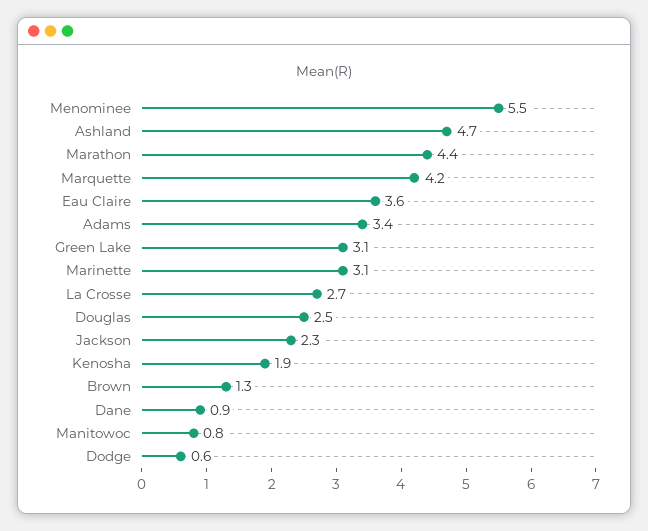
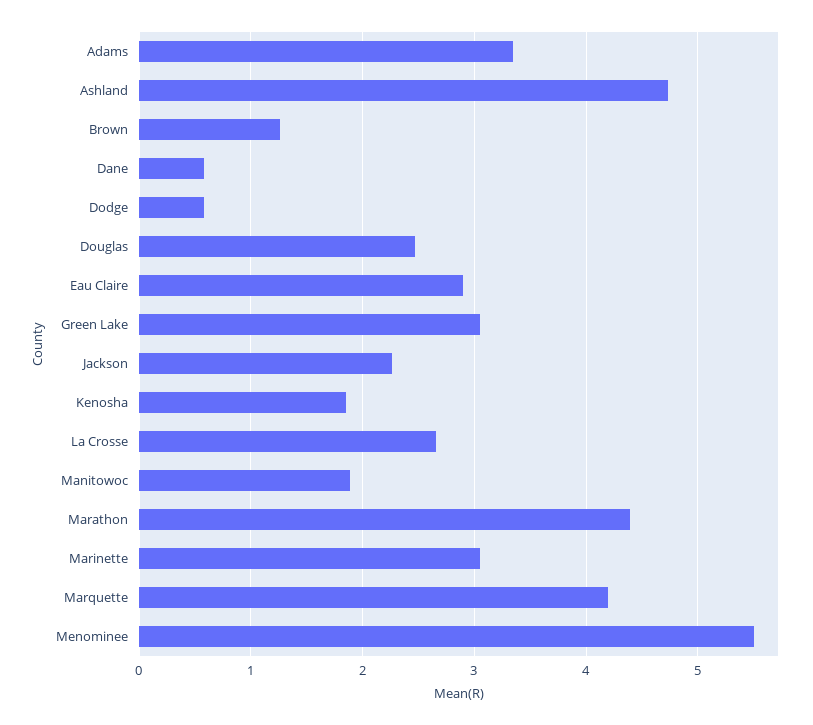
  {
    "Menominee": 5.5,
    "Ashland": 4.7,
    "Marathon": 4.4,
    "Marquette": 4.2,
-   "Eau Claire": 3.6,
+   "Eau Claire": 2.9,
    "Adams": 3.4,
    "Green Lake": 3.1,
    "Marinette": 3.1,
    "La Crosse": 2.7,
    "Douglas": 2.5,
    "Jackson": 2.3,
    "Kenosha": 1.9,
    "Brown": 1.3,
-   "Dane": 0.9,
+   "Dane": 0.6,
-   "Manitowoc": 0.8,
+   "Manitowoc": 1.9,
    "Dodge": 0.6
  }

════

This task calls for the records to be copied exactly, without pictures.

  {
    "Menominee": 5.5,
    "Ashland": 4.7,
    "Marathon": 4.4,
    "Marquette": 4.2,
-   "Eau Claire": 3.6,
+   "Eau Claire": 2.9,
    "Adams": 3.4,
    "Green Lake": 3.1,
    "Marinette": 3.1,
    "La Crosse": 2.7,
    "Douglas": 2.5,
    "Jackson": 2.3,
    "Kenosha": 1.9,
    "Brown": 1.3,
-   "Dane": 0.9,
+   "Dane": 0.6,
-   "Manitowoc": 0.8,
+   "Manitowoc": 1.9,
    "Dodge": 0.6
  }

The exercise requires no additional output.